Je parlais beaucoup avec ceux qui étaient sur le banc, j’essayais de remonter le moral de ceux qui étaient déçus, de leur dire : « Hey, frérot, c’est normal que tu ne joues pas, c’est pas parce que tu dribbles mieux ou que tu marques plus de buts que tu dois jouer, c’est une question d’esprit d’équipe pendant une Coupe du monde, ça n’a rien à voir. » J’ai passé mon temps à expliquer ça aux jeunes, et à d’autres, pour leur faire comprendre que le coach les appréciait. D’ailleurs, il ne sait pas tout, tout, tout…
Il ignore quoi, par exemple ?
Parfois, je faisais un compliment à un gars qui ne jouait pas en lui disant que ça venait du coach, pour qu’il reste concentré. « Je l’ai entendu, il disait que t’étais au top aux entraînements, qu’il hésitait… » Je l’ai fait pour le bien de l’équipe. J’essayais d’apaiser un peu ceux qui en avaient besoin.
Et vous, vous n’avez pas eu de coup de blues ?
Si, si, j’ai eu un coup de moins bien, un moment où j’ai eu besoin d’air, j’en avais marre d’être enfermé, et j’ai senti que l’équipe aussi. Le coach est extraordinaire mais on connaît tous Didier Deschamps, il est strict. Il a été un joueur professionnel et il est un entraîneur très professionnel, avec beaucoup de discipline. Nous, on est jeunes. Entre Clairefontaine et le camp de base en Russie, on était trop enfermés.
À qui est-ce que vous en avez parlé ?
D’abord aux Loris, Giroud, Pogba. Je leur ai dit : « Les gars, moi je reste pas ici, il faut qu’on sorte de l’hôtel, je peux plus. Vous, ça ne vous fait rien de rester en vase clos ? Il y a un mois qu’on est ensemble, le repas du soir dure 15-20 min, on n’a plus rien à se dire, on ne parle que de foot. Il faut qu’on aille voir autre chose. » Hugo m’a regardé et m’a dit : « Il n’acceptera pas. »

_ _ _ _ _

» ÉNONCÉ DE L'EXERCICE:
Répondez aux questions suivantes à partir de l'entretien :
1. Quel geste la personne interrogée faisait-elle envers un joueur qui ne jouait pas, afin qu'il reste concentré ?
2. Entre quels deux lieux les joueurs étaient-ils trop enfermés ?
3. Combien de temps dure le repas du soir ?
Les entrées ci-dessous n'interviennent en rien ici.

_ _ _ _ _

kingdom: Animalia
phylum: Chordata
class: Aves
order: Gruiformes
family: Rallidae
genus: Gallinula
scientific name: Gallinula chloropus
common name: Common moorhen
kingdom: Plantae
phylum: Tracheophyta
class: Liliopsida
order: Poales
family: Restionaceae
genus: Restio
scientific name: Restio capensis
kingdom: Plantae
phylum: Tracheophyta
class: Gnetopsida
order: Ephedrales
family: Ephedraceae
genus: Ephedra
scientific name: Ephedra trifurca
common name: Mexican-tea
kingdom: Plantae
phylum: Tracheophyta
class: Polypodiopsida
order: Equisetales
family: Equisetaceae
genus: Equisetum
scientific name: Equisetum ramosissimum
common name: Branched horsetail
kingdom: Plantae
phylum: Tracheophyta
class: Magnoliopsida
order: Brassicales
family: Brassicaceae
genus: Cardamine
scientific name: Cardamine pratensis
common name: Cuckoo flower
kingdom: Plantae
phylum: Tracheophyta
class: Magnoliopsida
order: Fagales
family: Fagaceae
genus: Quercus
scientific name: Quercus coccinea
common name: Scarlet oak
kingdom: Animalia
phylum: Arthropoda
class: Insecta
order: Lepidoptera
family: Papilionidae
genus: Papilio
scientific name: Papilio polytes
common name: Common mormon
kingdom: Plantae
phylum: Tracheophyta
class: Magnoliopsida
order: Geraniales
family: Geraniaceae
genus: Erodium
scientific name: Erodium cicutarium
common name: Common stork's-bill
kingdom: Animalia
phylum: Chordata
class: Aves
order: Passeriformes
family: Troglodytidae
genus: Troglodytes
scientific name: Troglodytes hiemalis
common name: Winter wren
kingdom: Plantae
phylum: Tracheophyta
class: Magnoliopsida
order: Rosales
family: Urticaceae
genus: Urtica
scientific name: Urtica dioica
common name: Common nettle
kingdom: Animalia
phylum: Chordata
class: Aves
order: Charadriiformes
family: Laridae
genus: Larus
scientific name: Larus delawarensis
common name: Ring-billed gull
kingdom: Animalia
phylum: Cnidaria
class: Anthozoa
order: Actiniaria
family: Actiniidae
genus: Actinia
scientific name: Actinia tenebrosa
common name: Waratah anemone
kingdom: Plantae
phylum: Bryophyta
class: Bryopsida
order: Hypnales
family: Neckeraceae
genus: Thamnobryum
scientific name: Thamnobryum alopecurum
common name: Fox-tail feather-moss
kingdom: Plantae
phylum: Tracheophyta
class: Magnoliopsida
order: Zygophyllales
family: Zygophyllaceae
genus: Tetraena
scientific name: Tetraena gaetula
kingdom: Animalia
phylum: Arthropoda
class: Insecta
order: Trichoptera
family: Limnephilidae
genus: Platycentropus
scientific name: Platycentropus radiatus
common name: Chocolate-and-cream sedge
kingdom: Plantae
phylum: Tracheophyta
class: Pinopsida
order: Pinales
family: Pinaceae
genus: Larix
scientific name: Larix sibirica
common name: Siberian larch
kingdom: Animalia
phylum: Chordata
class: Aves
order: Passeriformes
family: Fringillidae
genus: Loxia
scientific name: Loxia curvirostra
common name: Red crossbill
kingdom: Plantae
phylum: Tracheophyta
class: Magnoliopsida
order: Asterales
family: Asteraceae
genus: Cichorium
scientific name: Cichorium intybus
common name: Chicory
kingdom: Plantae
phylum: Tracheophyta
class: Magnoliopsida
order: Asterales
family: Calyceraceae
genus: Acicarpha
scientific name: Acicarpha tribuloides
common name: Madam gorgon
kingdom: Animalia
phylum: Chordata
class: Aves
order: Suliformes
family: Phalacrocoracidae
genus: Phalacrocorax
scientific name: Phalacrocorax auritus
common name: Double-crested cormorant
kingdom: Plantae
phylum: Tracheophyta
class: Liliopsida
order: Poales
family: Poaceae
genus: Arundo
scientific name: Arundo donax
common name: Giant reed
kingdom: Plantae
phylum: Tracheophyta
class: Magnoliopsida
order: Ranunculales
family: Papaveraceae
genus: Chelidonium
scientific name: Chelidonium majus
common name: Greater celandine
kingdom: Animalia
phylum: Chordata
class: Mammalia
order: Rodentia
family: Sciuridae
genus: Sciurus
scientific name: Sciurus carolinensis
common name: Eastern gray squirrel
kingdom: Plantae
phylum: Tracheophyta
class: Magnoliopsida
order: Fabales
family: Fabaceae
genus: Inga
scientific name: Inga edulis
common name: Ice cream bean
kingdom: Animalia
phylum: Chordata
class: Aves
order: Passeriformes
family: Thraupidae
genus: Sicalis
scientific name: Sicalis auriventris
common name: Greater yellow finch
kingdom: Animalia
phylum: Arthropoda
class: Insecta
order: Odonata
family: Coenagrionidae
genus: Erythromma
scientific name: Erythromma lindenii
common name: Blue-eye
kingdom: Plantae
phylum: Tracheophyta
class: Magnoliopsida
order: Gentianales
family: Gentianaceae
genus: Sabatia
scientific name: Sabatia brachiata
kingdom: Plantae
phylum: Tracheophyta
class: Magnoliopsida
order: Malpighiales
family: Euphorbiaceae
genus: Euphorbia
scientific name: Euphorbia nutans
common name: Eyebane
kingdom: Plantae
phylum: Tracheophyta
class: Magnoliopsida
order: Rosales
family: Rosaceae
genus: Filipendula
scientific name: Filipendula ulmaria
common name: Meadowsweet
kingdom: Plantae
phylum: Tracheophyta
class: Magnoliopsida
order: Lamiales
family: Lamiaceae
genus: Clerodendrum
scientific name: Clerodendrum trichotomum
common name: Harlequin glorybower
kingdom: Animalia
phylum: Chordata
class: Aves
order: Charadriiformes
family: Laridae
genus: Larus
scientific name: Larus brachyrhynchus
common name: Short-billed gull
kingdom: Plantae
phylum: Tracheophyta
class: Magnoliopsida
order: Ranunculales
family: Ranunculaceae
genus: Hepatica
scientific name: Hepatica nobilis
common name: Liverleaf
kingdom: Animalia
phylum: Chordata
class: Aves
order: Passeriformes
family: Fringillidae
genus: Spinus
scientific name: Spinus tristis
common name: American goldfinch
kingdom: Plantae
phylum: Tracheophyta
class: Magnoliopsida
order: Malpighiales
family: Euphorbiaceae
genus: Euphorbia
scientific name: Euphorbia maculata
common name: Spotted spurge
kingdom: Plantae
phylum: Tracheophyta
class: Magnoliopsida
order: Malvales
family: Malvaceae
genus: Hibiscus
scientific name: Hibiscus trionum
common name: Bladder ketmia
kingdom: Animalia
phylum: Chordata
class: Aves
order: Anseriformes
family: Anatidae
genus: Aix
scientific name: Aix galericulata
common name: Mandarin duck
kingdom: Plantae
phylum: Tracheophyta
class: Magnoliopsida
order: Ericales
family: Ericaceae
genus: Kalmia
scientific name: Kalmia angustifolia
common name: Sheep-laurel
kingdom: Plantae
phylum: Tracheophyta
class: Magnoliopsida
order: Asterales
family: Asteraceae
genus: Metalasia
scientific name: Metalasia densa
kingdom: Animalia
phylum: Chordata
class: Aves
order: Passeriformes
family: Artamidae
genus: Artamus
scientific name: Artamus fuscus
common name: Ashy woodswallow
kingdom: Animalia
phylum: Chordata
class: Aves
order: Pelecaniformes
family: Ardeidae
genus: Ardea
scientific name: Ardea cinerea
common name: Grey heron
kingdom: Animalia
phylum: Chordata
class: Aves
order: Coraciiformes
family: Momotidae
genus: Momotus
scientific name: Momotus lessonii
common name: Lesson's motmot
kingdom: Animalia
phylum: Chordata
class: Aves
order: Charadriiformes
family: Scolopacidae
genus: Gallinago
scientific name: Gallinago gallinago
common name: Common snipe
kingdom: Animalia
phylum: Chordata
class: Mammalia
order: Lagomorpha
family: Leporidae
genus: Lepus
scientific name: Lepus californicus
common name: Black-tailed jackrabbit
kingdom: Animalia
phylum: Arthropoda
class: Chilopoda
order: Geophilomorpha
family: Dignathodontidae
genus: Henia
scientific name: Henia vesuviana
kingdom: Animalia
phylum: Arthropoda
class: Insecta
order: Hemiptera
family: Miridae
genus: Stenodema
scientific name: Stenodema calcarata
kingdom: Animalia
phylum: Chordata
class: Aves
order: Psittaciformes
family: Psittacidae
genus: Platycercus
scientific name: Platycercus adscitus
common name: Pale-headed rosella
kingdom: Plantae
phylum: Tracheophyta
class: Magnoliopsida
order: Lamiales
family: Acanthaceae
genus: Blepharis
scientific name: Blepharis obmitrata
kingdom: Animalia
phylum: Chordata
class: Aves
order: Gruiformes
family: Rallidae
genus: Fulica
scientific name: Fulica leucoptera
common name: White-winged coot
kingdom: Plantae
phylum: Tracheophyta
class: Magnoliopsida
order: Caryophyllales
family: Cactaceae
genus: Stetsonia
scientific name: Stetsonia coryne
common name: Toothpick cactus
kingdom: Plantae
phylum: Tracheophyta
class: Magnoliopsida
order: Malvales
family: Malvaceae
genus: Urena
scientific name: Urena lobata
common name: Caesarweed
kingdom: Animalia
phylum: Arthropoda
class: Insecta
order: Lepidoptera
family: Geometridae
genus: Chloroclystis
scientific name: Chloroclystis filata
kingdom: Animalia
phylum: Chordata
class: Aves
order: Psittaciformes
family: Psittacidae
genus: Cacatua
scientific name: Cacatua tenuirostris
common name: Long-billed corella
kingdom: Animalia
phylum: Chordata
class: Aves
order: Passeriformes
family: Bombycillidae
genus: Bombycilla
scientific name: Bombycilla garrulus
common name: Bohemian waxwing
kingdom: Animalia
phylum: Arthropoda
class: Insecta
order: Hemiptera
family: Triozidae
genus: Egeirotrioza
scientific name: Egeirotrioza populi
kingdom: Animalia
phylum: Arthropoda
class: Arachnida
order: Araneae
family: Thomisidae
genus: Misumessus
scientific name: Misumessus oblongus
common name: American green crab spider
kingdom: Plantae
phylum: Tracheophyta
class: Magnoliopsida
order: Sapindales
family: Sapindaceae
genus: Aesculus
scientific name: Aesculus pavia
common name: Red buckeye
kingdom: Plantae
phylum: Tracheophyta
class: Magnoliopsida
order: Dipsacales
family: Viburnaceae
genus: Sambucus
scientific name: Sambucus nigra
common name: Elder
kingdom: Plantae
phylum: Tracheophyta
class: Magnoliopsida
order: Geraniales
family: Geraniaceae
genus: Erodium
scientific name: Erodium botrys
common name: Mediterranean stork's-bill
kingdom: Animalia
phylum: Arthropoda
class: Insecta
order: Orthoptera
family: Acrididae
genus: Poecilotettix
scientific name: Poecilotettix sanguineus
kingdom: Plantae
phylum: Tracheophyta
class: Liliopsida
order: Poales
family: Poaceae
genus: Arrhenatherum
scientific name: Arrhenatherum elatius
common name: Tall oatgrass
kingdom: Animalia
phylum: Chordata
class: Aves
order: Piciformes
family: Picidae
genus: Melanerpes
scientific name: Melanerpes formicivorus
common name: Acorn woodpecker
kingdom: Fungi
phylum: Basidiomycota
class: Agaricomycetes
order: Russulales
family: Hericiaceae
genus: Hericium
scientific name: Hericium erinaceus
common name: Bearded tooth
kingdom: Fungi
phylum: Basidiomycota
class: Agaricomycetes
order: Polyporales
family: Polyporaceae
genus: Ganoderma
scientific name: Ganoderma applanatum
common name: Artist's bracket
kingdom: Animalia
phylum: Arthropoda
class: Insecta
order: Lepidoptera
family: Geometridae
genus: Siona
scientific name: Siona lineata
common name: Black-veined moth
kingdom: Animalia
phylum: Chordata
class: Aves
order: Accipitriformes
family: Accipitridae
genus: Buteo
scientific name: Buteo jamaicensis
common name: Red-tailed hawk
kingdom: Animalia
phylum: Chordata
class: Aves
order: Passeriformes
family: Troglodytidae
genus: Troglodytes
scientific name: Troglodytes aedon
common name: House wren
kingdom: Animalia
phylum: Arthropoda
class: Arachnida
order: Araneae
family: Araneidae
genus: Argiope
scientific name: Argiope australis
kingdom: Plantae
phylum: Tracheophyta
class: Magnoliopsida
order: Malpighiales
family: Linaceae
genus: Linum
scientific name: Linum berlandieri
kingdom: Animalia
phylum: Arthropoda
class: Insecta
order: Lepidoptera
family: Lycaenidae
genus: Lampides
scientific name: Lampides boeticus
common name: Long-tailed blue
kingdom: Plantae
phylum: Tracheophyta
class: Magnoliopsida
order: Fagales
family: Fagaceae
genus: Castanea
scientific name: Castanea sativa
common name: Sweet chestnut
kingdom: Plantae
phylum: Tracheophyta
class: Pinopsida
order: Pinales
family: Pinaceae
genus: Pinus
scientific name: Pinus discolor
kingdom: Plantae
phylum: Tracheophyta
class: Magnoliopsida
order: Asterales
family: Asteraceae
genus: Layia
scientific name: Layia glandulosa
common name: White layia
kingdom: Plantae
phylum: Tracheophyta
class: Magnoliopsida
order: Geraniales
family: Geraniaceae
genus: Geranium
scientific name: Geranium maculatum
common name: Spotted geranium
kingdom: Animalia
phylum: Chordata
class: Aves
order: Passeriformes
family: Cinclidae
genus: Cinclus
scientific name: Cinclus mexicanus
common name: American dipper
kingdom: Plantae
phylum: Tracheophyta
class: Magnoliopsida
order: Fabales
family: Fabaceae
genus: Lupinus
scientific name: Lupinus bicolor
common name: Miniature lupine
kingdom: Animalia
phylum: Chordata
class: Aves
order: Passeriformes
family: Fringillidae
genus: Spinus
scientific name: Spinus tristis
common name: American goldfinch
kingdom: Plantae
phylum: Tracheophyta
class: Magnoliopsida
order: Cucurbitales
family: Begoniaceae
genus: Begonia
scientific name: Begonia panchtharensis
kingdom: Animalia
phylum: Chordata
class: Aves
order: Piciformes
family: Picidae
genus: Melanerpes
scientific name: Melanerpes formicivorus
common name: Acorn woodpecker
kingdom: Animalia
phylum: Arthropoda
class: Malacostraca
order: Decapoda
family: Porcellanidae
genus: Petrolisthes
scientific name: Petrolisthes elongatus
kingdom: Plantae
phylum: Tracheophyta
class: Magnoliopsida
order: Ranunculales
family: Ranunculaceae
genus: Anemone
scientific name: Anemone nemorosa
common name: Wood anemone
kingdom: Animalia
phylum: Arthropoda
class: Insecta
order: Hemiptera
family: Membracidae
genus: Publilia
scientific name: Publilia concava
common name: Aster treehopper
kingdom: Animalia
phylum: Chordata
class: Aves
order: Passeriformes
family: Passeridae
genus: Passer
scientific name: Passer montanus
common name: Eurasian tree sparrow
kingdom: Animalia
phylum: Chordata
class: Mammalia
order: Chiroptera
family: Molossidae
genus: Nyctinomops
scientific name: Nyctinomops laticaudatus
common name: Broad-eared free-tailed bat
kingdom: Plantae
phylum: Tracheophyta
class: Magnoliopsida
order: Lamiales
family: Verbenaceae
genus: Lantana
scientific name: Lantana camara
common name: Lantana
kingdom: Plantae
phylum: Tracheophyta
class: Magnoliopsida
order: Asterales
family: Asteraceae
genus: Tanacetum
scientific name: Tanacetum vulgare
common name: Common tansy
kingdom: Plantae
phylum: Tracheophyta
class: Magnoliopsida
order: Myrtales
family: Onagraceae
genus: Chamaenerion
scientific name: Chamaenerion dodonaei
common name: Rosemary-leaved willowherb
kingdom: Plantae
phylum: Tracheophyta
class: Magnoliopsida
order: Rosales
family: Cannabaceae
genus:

_ _ _ _ _

» CORRIGÉ COMPLET:
1. Elle lui faisait un compliment en lui disant qu'il venait du coach.
2. Entre Clairefontaine et le camp de base en Russie.
3. De 15 à 20 minutes.